For a variety of formal reasons ranging from Goedel’s incompleteness theorems to Russell’s and Cantor’s paradoxes, this framework has increasingly become untenable.  However, it’s problematic nature can also be seen at the level of concrete, lived politics.  Whether we’re talking about colonialist forms of brutality that simultaneously spoke of universal human rights while treating non-European native populations as lower than animals, or certain socialist movements that claimed to be pursuing universal suffrage while nonetheless treating only industrial workers as genuine subjects, thereby excluding women and minorities, or the manner in which gay theory and political struggle often excludes other queer orientations, again and again we see a “pan-logicism” (identification of thought and being in a pre-existent norm/s) that claims to count everyone, while nonetheless being based on a set of constitutive exclusions.

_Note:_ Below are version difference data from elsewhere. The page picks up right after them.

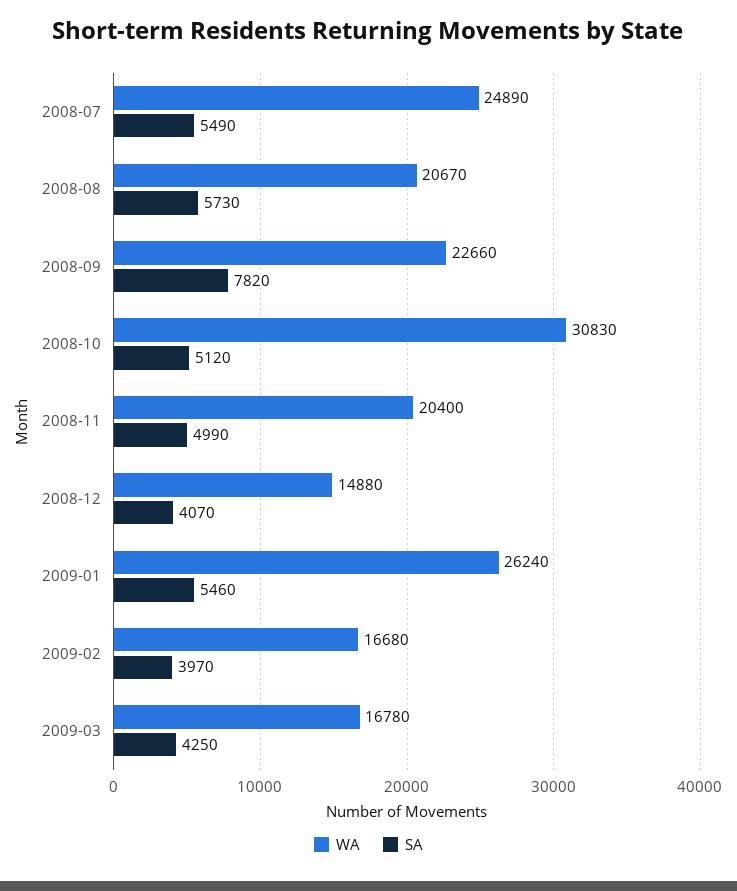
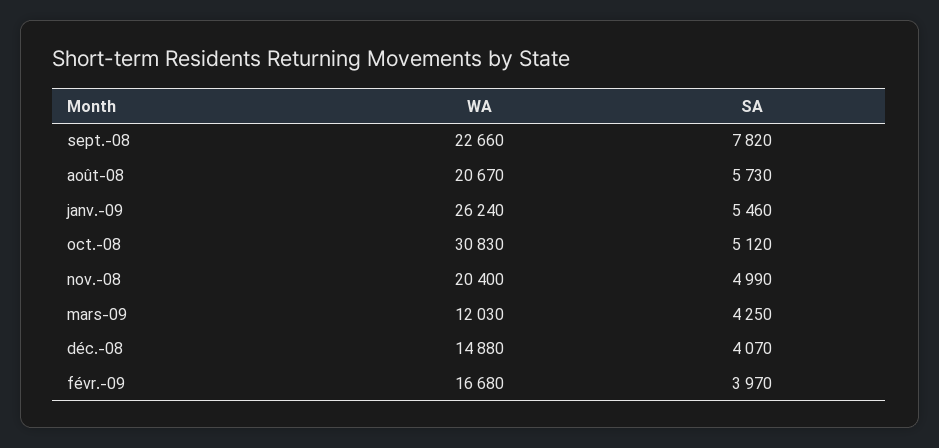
  {
    "WA": {
-     "2008-07": 24890,
      "2008-08": 20670,
      "2008-09": 22660,
      "2008-10": 30830,
      "2008-11": 20400,
      "2008-12": 14880,
      "2009-01": 26240,
      "2009-02": 16680,
-     "2009-03": 16780
+     "2009-03": 12030
    },
    "SA": {
-     "2008-07": 5490,
      "2008-08": 5730,
      "2008-09": 7820,
      "2008-10": 5120,
      "2008-11": 4990,
      "2008-12": 4070,
      "2009-01": 5460,
      "2009-02": 3970,
      "2009-03": 4250
    }
  }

What we need– and many have already been working on something like this (Ranciere, Badiou, Laclau and Mouffe) –is something like an “anomalous communism or anarchism”.  Like anomalous materialism that begins from the premise that all being is composed of matter without knowing what matter ultimately is, anomalous communism would begin with the premise that the place of the political subject is necessarily open, without identity, void, mobile, and empty and that it is always thus and so.  In this anomalous anarchism, there would indeed be a place of the collective political subject, but many different contents could come to fill this place depending on the structure of the world or situation.  The first point here would be that the place or site of politics (and ethics, cf. my article “The Ethics of the Event” in Nunn and Smith’s Deleuze and Ethics) would not be the place of the norm or the rule, of that which is already counted, but would rather be the exception, that which is not counted, that for which there is no norm; or, of what I call in Onto-Cartography, a “dim object”.  Similar to Ranciere’s part-of-no-part, and structurally identical to Lacan’s Real, this element would be something that exists in a situation without having being in a situation (here I’m working on the assumption that being relates to discursive meaning such that it is a set smaller than the set composed of existence).

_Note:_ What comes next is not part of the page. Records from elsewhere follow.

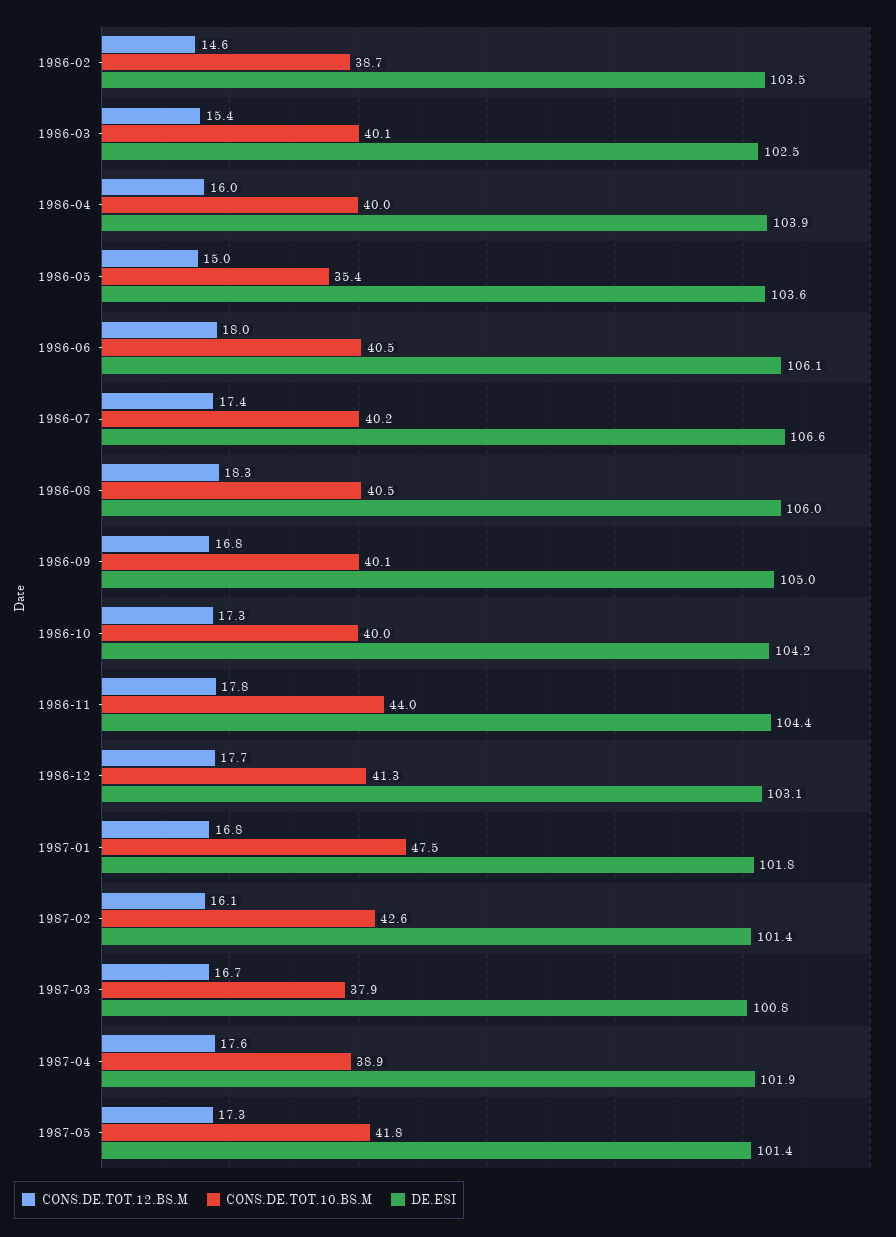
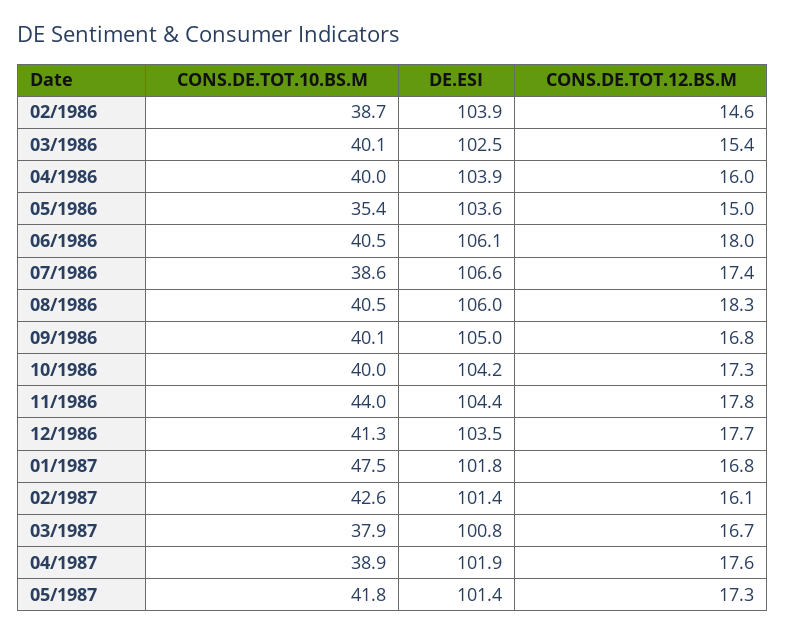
  {
    "CONS.DE.TOT.12.BS.M": {
      "1986-02": 14.6,
      "1986-03": 15.4,
      "1986-04": 16,
      "1986-05": 15,
      "1986-06": 18,
      "1986-07": 17.4,
      "1986-08": 18.3,
      "1986-09": 16.8,
      "1986-10": 17.3,
      "1986-11": 17.8,
      "1986-12": 17.7,
      "1987-01": 16.8,
      "1987-02": 16.1,
      "1987-03": 16.7,
      "1987-04": 17.6,
      "1987-05": 17.3
    },
    "CONS.DE.TOT.10.BS.M": {
      "1986-02": 38.7,
      "1986-03": 40.1,
      "1986-04": 40,
      "1986-05": 35.4,
      "1986-06": 40.5,
-     "1986-07": 40.2,
+     "1986-07": 38.6,
      "1986-08": 40.5,
      "1986-09": 40.1,
      "1986-10": 40,
      "1986-11": 44,
      "1986-12": 41.3,
      "1987-01": 47.5,
      "1987-02": 42.6,
      "1987-03": 37.9,
      "1987-04": 38.9,
      "1987-05": 41.8
    },
    "DE.ESI": {
-     "1986-02": 103.5,
+     "1986-02": 103.9,
      "1986-03": 102.5,
      "1986-04": 103.9,
      "1986-05": 103.6,
      "1986-06": 106.1,
      "1986-07": 106.6,
      "1986-08": 106,
      "1986-09": 105,
      "1986-10": 104.2,
      "1986-11": 104.4,
-     "1986-12": 103.1,
+     "1986-12": 103.5,
      "1987-01": 101.8,
      "1987-02": 101.4,
      "1987-03": 100.8,
      "1987-04": 101.9,
      "1987-05": 101.4
    }
  }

Here my thought begins to peter out, but this site of real exception would, in turn, be related to pure decision– the political act par excellence –where the work of thought and practice emerges deciding to count the exception and reconfigure the entire world based on that exception.  For example, in counting the exception of the trans-person as among the sexual beings, it’s not simply that one new entity that existed without being has been included in the world of sexuality, but rather that sexuality itself also becomes something other and different than what it was in the prior field of being.  Heterosexuality itself becomes queer, rather than functioning as the norm defining all other identities.  How to cash that out and make it a lived reality is part of the work of genuine politics.  At base, however, the premise is that we never know who or what the subject of politics is; or rather that that subject is perpetually open and filled by a variety of different actors in different worlds or political configurations.  Indeed, contra Ranciere, we cannot even conclude that the subject of politics is always human– a problematic term to say the least –for we increasingly see that the subject of politics is also sometimes animal, mineral, and gaseous…  And literally so.  These political subjects, in their turn, transform the very meaning of “man” or the “human”.